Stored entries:
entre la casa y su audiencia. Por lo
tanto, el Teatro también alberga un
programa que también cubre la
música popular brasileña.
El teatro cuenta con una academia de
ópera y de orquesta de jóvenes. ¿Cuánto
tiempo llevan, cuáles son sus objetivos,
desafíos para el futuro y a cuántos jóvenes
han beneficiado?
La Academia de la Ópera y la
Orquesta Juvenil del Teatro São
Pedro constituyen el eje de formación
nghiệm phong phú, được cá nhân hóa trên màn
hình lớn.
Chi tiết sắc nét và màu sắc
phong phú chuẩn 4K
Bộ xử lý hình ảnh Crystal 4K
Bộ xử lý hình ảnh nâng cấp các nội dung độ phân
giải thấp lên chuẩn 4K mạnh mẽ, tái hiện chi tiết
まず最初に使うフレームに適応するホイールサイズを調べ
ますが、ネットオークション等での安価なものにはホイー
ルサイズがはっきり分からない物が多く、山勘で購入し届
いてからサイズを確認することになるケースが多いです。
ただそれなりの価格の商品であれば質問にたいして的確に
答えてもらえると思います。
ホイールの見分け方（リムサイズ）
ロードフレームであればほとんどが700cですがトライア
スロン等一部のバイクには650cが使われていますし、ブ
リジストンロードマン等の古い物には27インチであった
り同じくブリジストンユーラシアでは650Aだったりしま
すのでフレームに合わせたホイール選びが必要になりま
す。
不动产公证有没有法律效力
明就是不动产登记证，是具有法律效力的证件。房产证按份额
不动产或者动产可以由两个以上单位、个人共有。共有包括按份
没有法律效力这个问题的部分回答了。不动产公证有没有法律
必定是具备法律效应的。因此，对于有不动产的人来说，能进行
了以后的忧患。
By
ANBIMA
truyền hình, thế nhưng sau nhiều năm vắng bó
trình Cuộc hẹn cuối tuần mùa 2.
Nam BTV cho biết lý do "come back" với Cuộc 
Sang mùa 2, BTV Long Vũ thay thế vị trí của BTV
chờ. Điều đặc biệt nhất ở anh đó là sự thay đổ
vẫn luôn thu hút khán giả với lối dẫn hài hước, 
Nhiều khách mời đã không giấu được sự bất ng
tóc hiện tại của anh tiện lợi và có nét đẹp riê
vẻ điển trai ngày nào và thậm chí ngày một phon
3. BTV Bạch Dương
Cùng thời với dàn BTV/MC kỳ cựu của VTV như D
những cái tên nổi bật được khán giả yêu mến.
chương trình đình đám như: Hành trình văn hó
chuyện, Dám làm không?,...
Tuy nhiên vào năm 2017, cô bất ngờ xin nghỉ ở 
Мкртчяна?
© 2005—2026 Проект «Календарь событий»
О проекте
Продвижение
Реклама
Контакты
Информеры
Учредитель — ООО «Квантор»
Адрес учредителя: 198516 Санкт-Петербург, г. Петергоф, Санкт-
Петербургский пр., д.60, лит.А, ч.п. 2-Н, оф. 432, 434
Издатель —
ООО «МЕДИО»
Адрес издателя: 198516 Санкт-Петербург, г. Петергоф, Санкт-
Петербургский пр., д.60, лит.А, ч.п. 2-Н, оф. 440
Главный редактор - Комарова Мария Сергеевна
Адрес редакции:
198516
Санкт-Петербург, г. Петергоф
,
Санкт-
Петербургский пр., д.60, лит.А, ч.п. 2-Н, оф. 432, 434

EXERCISE INSTRUCTIONS
Give every record again, exactly as it reads.

RESPONSE
entre la casa y su audiencia. Por lo
tanto, el Teatro también alberga un
programa que también cubre la
música popular brasileña.
El teatro cuenta con una academia de
ópera y de orquesta de jóvenes. ¿Cuánto
tiempo llevan, cuáles son sus objetivos,
desafíos para el futuro y a cuántos jóvenes
han beneficiado?
La Academia de la Ópera y la
Orquesta Juvenil del Teatro São
Pedro constituyen el eje de formación
nghiệm phong phú, được cá nhân hóa trên màn
hình lớn.
Chi tiết sắc nét và màu sắc
phong phú chuẩn 4K
Bộ xử lý hình ảnh Crystal 4K
Bộ xử lý hình ảnh nâng cấp các nội dung độ phân
giải thấp lên chuẩn 4K mạnh mẽ, tái hiện chi tiết
まず最初に使うフレームに適応するホイールサイズを調べ
ますが、ネットオークション等での安価なものにはホイー
ルサイズがはっきり分からない物が多く、山勘で購入し届
いてからサイズを確認することになるケースが多いです。
ただそれなりの価格の商品であれば質問にたいして的確に
答えてもらえると思います。
ホイールの見分け方（リムサイズ）
ロードフレームであればほとんどが700cですがトライア
スロン等一部のバイクには650cが使われていますし、ブ
リジストンロードマン等の古い物には27インチであった
り同じくブリジストンユーラシアでは650Aだったりしま
すのでフレームに合わせたホイール選びが必要になりま
す。
不动产公证有没有法律效力
明就是不动产登记证，是具有法律效力的证件。房产证按份额
不动产或者动产可以由两个以上单位、个人共有。共有包括按份
没有法律效力这个问题的部分回答了。不动产公证有没有法律
必定是具备法律效应的。因此，对于有不动产的人来说，能进行
了以后的忧患。
By
ANBIMA
truyền hình, thế nhưng sau nhiều năm vắng bó
trình Cuộc hẹn cuối tuần mùa 2.
Nam BTV cho biết lý do "come back" với Cuộc 
Sang mùa 2, BTV Long Vũ thay thế vị trí của BTV
chờ. Điều đặc biệt nhất ở anh đó là sự thay đổ
vẫn luôn thu hút khán giả với lối dẫn hài hước, 
Nhiều khách mời đã không giấu được sự bất ng
tóc hiện tại của anh tiện lợi và có nét đẹp riê
vẻ điển trai ngày nào và thậm chí ngày một phon
3. BTV Bạch Dương
Cùng thời với dàn BTV/MC kỳ cựu của VTV như D
những cái tên nổi bật được khán giả yêu mến.
chương trình đình đám như: Hành trình văn hó
chuyện, Dám làm không?,...
Tuy nhiên vào năm 2017, cô bất ngờ xin nghỉ ở 
Мкртчяна?
© 2005—2026 Проект «Календарь событий»
О проекте
Продвижение
Реклама
Контакты
Информеры
Учредитель — ООО «Квантор»
Адрес учредителя: 198516 Санкт-Петербург, г. Петергоф, Санкт-
Петербургский пр., д.60, лит.А, ч.п. 2-Н, оф. 432, 434
Издатель —
ООО «МЕДИО»
Адрес издателя: 198516 Санкт-Петербург, г. Петергоф, Санкт-
Петербургский пр., д.60, лит.А, ч.п. 2-Н, оф. 440
Главный редактор - Комарова Мария Сергеевна
Адрес редакции:
198516
Санкт-Петербург, г. Петергоф
,
Санкт-
Петербургский пр., д.60, лит.А, ч.п. 2-Н, оф. 432, 434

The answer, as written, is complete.